Just the other day, I finally met one of my out-of-town clients/associates who stopped over in Dallas on his way to points east, and while it’s not at all unusual for me to meet my out-of-town clients in person, this was the first time we had met face to face.
That’s not the unusual thing that happened – it’s what he said to me that I found kind of surprising. He said I came across exactly the same in person as I had over the phone and in e-mail. I was a bit humble, and said something like, “Well, WYSIWYG,” or “What you see is what you get.”
This was a huge complement to me, of course – and I thanked him for it. Just so you’ll know, it’s Gary Schmidt of West End Consulting Group, who offers custom executive coaching programs.

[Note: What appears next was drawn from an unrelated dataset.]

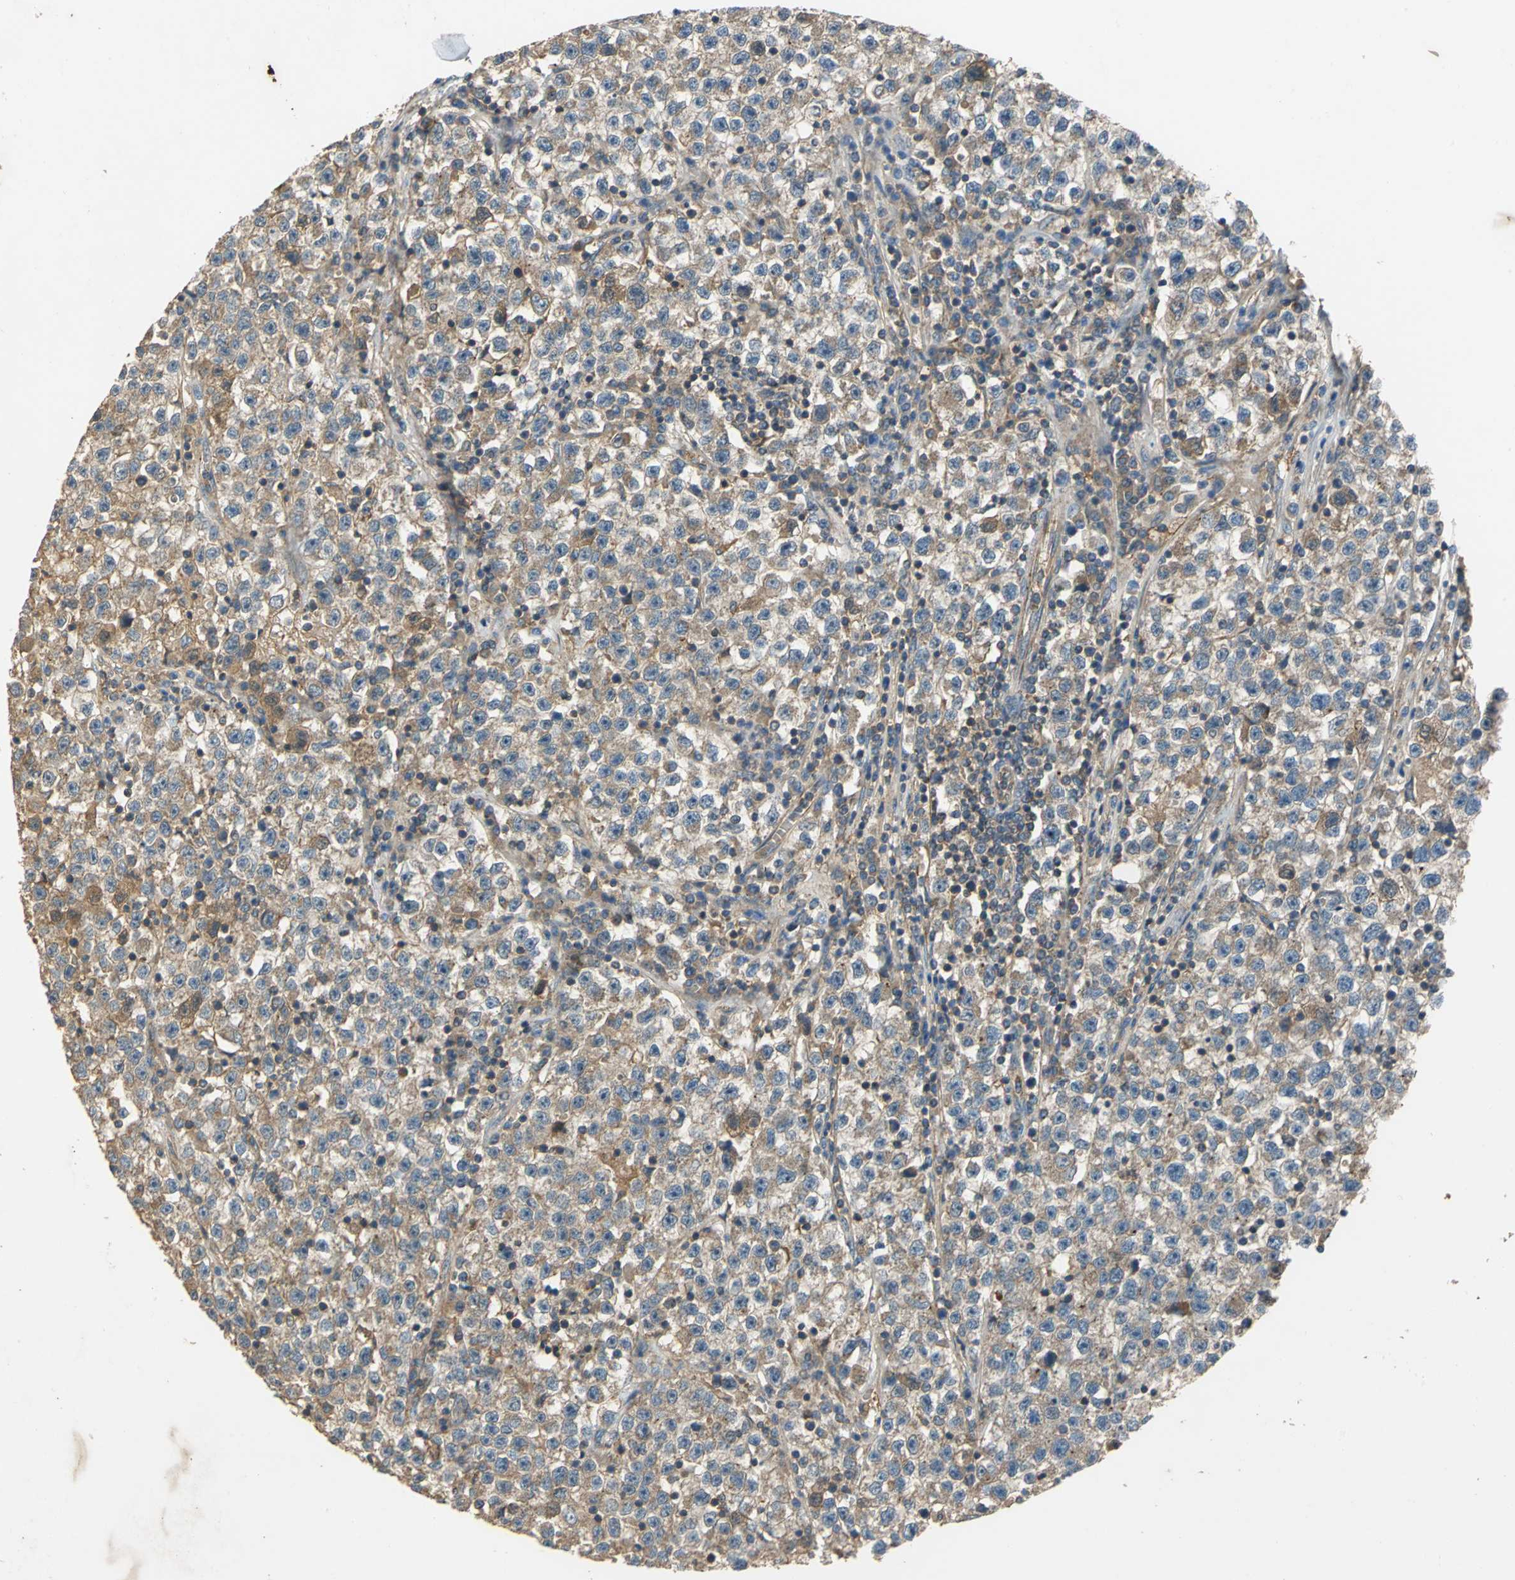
{"staining": {"intensity": "moderate", "quantity": ">75%", "location": "cytoplasmic/membranous"}, "tissue": "testis cancer", "cell_type": "Tumor cells", "image_type": "cancer", "snomed": [{"axis": "morphology", "description": "Seminoma, NOS"}, {"axis": "topography", "description": "Testis"}], "caption": "Immunohistochemical staining of seminoma (testis) displays medium levels of moderate cytoplasmic/membranous staining in about >75% of tumor cells. (DAB IHC, brown staining for protein, blue staining for nuclei).", "gene": "EMCN", "patient": {"sex": "male", "age": 22}}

Then I started thinking … how often does it happen that people aren’t the same in person as they are long distance? If he called attention to it, then maybe it does happen more often than I think it does!
Sure, I’ve known business colleagues, family and friends who put on a public face and a private face, but never gave it too much thought other than to think that they were wasting an incredible amount of time trying to come across as one persona in public versus in private. Why waste this kind of time? As naive as this may sound, why can’t we be the same all the time?
Someone, please, help me out here. Maybe I’m just too old to play games, but why can’t we avoid the game-playing and be more true to ourselves?